10. Verify that the data is untarred correctly. Check the data directory for the:
- Untarred data permissions (might need a change to 774)
- Contents of data/sources.json
at the root of anno
- Contents of data/vcfanno_config.toml
at the root of anno
11. Start anno-service on TSD using the webUI located at p22-anno-01:9000
.
Updates to IGV tracks in ELLA
If any of the sources mentioned in the table below have been updated, the corresponding tracks in ELLA will need to be updated as well:
Data source | Filename |
---|---|
ClinVar | clinvar-current.vcf.gz |
HGMD | hgmd-current.vcf.gz |
gnomAD exomes | gnomad.exomes-current.vcf.gz |
gnomAD genomes | gnomad.genomes-current.vcf.gz |
To update one of these tracks, do the following (on example of the clinvar track):
- copy file from fresh anno update to ELLA tracks directory
cp /ess/p22/data/durable/production/anno/anno-prod/data/variantDBs/clinvar/clinvar_yyyymmdd.vcf.gz* /ess/p22/data/durable/production/ella/ella-(prod|staging)/data/igv-data/tracks
- update symlinks for
clinvar-current.vcf.gz
andclinvar-current.vcf.gz.tbi
with respective newer filesclinvar_yyyymmdd.vcf.gz(tbi)
- update the version of the track in ELLA using track config webUI:
- Navigate to
p22-app-01:9274
in a browser on TSD (e.g.
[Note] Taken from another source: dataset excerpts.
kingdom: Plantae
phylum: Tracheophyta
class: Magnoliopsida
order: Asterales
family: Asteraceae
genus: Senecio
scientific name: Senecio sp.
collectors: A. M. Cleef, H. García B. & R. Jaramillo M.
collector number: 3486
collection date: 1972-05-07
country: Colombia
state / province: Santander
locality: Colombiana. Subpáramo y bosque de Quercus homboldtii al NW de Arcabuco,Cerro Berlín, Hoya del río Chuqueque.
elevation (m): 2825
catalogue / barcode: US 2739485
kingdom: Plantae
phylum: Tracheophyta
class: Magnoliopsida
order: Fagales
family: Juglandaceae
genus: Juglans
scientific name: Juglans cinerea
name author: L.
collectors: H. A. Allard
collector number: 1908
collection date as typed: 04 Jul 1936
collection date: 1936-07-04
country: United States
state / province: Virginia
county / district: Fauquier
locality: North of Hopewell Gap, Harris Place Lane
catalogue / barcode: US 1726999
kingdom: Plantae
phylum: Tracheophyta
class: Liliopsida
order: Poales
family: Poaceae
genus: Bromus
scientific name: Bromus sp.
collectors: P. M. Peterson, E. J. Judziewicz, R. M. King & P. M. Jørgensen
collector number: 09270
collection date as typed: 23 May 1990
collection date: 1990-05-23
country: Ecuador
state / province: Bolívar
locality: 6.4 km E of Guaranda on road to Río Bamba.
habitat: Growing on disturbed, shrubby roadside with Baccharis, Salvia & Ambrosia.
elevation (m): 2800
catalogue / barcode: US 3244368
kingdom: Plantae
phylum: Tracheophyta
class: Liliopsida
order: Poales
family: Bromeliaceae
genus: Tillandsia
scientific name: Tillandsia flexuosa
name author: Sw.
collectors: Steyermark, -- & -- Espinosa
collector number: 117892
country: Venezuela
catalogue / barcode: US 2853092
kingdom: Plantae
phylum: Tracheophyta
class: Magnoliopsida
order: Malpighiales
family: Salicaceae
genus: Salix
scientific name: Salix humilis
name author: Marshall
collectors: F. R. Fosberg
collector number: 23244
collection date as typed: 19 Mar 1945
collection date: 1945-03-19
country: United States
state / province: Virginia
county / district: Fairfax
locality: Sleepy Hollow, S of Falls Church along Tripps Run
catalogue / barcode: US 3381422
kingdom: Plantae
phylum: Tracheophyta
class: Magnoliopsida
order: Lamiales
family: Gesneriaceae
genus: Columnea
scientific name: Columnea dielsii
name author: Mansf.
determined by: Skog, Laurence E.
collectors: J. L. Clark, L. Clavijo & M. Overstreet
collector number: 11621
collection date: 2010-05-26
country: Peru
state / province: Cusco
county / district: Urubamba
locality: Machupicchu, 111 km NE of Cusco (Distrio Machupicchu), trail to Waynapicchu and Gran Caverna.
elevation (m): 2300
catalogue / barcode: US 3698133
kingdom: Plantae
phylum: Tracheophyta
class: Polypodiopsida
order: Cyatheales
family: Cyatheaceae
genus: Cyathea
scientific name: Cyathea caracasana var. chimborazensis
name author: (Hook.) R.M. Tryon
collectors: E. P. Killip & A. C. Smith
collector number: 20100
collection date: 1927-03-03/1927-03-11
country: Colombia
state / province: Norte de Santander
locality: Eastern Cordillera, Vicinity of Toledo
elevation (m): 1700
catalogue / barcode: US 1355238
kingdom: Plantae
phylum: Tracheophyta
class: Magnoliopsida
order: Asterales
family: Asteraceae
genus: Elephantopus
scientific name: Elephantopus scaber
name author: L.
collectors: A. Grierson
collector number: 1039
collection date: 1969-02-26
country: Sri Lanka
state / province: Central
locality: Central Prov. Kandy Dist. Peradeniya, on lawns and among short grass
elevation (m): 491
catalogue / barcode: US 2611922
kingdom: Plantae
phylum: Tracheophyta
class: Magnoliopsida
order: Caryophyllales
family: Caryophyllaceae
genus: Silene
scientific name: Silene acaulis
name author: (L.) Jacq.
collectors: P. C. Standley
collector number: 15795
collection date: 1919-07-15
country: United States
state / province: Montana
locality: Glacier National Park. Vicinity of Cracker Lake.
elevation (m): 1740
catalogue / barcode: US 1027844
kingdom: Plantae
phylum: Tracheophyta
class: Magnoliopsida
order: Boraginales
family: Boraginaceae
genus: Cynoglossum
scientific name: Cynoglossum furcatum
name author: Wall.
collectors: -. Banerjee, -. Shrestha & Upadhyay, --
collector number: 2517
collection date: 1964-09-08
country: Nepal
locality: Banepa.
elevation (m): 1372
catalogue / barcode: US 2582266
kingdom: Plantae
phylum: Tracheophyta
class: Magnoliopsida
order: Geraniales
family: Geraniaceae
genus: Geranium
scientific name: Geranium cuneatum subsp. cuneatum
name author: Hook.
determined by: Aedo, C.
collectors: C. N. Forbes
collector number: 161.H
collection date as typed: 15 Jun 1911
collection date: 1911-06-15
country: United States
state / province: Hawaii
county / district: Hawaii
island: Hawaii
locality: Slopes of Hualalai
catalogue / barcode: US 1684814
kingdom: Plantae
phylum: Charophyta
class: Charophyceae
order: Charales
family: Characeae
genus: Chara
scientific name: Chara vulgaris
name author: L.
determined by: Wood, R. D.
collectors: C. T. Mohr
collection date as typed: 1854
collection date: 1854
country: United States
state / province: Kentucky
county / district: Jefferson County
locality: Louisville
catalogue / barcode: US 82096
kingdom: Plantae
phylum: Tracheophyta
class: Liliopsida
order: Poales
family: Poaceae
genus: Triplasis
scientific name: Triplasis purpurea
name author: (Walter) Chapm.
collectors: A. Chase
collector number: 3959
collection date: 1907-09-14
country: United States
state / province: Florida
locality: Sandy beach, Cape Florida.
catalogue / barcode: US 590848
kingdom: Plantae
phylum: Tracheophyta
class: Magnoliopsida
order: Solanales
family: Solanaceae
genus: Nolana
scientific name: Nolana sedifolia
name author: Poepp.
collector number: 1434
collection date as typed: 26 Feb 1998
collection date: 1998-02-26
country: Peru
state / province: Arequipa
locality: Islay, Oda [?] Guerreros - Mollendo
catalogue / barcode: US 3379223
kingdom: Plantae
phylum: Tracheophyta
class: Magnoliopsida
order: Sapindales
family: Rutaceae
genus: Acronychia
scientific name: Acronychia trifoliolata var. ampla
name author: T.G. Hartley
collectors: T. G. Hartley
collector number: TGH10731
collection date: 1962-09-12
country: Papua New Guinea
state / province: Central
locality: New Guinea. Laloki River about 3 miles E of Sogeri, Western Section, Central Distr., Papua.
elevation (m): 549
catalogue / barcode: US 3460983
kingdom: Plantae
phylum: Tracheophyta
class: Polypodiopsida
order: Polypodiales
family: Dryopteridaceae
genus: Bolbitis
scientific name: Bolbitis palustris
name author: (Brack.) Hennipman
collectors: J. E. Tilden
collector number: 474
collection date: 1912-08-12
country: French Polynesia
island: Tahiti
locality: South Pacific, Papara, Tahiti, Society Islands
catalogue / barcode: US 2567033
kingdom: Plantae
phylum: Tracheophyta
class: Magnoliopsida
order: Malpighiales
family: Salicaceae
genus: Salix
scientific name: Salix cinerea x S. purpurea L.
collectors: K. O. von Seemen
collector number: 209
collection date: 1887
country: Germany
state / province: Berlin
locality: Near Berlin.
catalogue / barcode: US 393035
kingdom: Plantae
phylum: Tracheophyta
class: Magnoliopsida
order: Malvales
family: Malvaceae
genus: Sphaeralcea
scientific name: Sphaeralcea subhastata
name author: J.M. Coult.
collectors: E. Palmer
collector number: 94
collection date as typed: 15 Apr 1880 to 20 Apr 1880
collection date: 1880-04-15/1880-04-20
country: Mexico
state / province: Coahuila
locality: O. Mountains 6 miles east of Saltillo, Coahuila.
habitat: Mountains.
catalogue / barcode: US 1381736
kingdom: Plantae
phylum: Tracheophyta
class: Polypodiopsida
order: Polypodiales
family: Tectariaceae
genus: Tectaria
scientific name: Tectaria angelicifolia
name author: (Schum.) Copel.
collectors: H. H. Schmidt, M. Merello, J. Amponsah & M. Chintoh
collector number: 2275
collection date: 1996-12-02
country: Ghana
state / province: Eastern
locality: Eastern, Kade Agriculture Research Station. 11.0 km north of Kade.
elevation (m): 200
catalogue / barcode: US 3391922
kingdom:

Chromium) - Select an instance (staging or prod) - need to do this for both
- Click
Edit Config
button on top right of the view and choose Code inView
- Scroll down to find the track in question and update version in the
description
field - Tick
Write updated config
and click the button to save the new config
Minimal test
Make suree that you have done this test: as a minimal sanity check use ELLA-staging and try creating a re-analysis.
User announcement
Send the notification to the users about the contents of update.